I have also read this post to try and understand the differences between what the client uses as encoding and what the table/database is using -- this allows the client to save non-latin1 chars in a mysql table with latin1 charset: MySQL 'set names latin1' seems to cause data to be stored as utf8

Here is some code to show what I am trying to do:

# make a new object
mydata = Dataset()
# set the description. This has a few different non-latin1 characters:
#    smart quotes, long dash, dots over the i
mydata.description = "“naïve—T-cells”"

# this returns an error to prove to myself that there are non-latin1 chars in the string
mydata.description.encode("latin-1")
# Traceback (most recent call last):
#  File "<console>", line 1, in <module>
# UnicodeEncodeError: 'latin-1' codec cant encode character '\u201c' in position 0: 
#      ordinal not in range(256)

# this works though (ie this string can be encoded using cp1252)
mydata.description.encode("cp1252")
# >>>    b'\x93na\xefve\x97T-cells\x94'

# And, it is fine to save it to the mysql table (which has latin1 charset, but I 
# believe this works since the client can handle non-latin1 as I read from above link)
# no error for this:
mydata.save()

# now I try again but with a different non-latin1 character (greater than or equal sign)
mydata.description = "≥4"

# both of these give an error as expected, since the >= character isnt in either charset
mydata.description.encode("latin-1")
mydata.description.encode("cp1252")

# I cant save this non-latin1 char to the database:
mydata.save()
# django.db.utils.OperationalError: (1366, "Incorrect string value: '\\xE2\\x89\\xA54' for column 'description' at row 1")

My question is: why do some non-latin1 chars get saved without a problem, but other non-latin1 chars cause an "OperationalError Incorrect string value" when I try to insert them?

I could probably solve the problem by changing the charset on the mysql tables (Django charset and encoding), but I have my app deployed with several different customers and so this is kind of a challenge (understatement). Instead, I would like to create a step in the data loading process which checks for invalid characters rather than throwing an error so that the user can make the change to the document before loading.

So, my practical question is: how do I know which non-latin1 characters will cause a problem and which are ok? Are all cp1252 characters allowed to be saved but anything beyond cp1252 not allowed?

How can I check what encoding my django client is using? (I don't have anything related to charset or set names in my DATABASE Options in settings.py)

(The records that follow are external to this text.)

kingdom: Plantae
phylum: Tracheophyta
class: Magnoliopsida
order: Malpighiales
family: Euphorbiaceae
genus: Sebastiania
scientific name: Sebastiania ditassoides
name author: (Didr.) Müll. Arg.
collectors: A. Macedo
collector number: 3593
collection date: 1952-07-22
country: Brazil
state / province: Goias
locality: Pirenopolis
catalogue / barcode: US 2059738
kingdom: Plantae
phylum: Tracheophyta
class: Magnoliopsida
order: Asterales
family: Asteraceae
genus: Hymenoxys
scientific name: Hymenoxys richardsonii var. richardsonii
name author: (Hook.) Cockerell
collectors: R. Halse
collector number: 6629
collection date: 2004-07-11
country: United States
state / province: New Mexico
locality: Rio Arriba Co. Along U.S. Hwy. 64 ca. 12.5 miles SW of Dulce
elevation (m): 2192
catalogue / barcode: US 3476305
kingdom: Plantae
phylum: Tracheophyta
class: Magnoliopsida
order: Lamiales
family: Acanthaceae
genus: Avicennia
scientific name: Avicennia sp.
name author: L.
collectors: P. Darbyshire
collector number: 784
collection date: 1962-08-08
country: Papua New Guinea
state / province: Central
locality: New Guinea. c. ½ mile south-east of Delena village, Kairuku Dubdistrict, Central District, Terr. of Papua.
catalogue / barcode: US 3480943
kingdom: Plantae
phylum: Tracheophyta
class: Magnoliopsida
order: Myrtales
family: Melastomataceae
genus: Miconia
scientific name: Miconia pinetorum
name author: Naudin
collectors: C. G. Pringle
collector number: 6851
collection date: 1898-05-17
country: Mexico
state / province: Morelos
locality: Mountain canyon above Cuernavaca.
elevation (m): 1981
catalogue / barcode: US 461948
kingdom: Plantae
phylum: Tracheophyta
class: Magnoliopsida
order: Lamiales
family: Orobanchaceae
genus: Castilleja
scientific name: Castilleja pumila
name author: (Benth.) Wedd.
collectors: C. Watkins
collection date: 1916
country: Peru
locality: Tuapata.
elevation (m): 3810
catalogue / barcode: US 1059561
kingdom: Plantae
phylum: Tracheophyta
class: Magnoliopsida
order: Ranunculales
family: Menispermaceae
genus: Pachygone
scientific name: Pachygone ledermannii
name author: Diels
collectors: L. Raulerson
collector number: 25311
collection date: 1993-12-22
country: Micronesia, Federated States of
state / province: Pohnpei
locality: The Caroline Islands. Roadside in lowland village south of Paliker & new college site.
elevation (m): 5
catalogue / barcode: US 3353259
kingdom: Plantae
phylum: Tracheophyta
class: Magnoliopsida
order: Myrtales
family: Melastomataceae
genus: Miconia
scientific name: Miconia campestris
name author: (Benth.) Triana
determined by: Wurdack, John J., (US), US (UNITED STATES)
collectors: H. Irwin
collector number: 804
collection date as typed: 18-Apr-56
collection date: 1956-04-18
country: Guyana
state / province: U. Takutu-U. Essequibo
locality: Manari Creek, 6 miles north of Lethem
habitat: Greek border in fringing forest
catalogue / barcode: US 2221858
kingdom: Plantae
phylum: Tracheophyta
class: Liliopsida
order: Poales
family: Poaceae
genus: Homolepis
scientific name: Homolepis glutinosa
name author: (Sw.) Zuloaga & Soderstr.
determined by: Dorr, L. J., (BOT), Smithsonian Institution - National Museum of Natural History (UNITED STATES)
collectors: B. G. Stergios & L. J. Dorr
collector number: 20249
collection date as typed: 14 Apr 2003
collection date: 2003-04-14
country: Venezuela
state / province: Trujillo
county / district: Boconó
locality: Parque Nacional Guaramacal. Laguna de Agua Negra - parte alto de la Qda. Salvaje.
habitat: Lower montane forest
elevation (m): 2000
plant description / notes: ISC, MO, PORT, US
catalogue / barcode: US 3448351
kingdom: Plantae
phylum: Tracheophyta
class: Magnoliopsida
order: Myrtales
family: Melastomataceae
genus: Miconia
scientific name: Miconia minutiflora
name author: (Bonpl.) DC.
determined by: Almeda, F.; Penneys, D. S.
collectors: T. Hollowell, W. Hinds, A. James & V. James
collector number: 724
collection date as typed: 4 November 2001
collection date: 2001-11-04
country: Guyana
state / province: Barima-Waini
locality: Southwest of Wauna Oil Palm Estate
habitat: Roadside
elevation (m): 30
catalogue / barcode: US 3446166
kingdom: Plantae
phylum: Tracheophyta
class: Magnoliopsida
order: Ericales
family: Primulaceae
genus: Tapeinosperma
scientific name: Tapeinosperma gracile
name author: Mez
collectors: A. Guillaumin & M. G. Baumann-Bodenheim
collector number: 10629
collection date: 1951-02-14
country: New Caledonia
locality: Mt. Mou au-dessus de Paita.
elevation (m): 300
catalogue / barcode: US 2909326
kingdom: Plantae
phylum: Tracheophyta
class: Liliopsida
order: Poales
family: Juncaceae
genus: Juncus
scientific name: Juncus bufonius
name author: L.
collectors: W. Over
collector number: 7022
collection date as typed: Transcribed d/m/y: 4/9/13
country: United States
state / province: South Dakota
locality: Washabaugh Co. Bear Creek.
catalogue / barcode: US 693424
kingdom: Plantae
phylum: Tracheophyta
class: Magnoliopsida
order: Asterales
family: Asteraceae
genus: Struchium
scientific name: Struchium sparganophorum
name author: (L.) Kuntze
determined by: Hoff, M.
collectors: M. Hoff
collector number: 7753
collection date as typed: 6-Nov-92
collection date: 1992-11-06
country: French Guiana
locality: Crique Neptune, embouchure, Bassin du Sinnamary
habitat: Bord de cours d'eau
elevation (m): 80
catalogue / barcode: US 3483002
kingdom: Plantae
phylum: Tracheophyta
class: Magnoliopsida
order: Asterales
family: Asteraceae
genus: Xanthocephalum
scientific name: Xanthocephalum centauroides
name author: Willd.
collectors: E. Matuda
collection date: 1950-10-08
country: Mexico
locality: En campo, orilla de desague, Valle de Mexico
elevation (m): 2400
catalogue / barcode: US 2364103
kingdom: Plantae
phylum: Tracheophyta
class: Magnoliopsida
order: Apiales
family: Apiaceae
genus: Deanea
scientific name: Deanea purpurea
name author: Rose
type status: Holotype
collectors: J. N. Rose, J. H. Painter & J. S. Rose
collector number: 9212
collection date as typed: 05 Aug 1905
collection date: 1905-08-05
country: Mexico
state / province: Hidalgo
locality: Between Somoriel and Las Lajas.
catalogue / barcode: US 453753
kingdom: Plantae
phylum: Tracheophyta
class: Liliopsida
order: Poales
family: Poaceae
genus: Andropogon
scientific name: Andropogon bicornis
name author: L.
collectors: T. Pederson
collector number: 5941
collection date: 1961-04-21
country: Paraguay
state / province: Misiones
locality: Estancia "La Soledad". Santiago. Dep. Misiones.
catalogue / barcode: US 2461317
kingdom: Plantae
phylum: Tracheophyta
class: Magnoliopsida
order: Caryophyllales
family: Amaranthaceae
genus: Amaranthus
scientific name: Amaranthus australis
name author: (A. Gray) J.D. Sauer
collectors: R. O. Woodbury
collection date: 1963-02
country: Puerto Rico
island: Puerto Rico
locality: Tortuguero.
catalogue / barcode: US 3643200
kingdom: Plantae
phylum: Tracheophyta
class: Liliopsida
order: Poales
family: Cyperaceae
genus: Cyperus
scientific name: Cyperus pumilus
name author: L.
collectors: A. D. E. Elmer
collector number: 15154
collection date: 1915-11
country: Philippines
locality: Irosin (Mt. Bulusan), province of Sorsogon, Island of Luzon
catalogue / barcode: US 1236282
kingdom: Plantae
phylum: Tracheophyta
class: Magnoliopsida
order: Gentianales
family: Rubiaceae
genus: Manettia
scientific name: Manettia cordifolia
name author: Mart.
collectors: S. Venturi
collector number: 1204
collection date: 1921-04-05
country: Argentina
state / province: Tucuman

Note: I don't want anything to alter the tables or require a migration. I want to prevent the errors by informing the users about bad chars.

brfox
  • 323
  • 3
  • 14
  • I just recently converted all my tables to utf8mb4_0900_ai_ci to support emojis in production, wasn't really hard "ALTER TABLE my_table_name CONVERT TO CHARACTER SET utf8mb4 COLLATE utf8mb4_0900_ai_ci;" – Jimmy Pells Mar 27 '22 at 00:31

1 Answers1

1

Go to the "mysql" commandline tool. Use it to do SHOW CREATE TABLE tablename; That will tell you the charsets (and collations) for the columns of that table.

SET NAMES latin1; declares that the client encoding is latin1, not cp1252, not UTF-8, etc.

\x93na\xefve\x97T-cells\x94 is the cp1256 or latin1 for “naïve—T-cells”. Hence, the SET should have helped.

latin1 hex:       936E61EF766597542D63656C6C7394
utf8 hex:         E2809C6E61C3AF7665E28094542D63656C6C73E2809D
'double-encoded': C3A2E282ACC5936E61C383C2AF7665C3A2E282ACE2809D542D63656C6C73C3A2E282ACC29D

(My answer in the link was referring to "double encoding" in item 7.)

E289A5 is utf8 for `≥`, which _cannot_ be properly encoded in latin1.

So, if you are seeing in the client, then it is not latin1, and some of the things in your Question need further investigation. Here are then encodings where it will work.

                    binary, utf8mb4, utf8  E289A5
                                    euckr  A1C3
                     gb18030, gb2312, gbk  A1DD
                                  keybcs2  F2
                             koi8r, koi8u  99
                          macce, macroman  B3

The bottom line, is that you should use UTF-8 (MySQL's "utf8mb4") for everything.

Rick James
  • 135,179
  • 13
  • 127
  • 222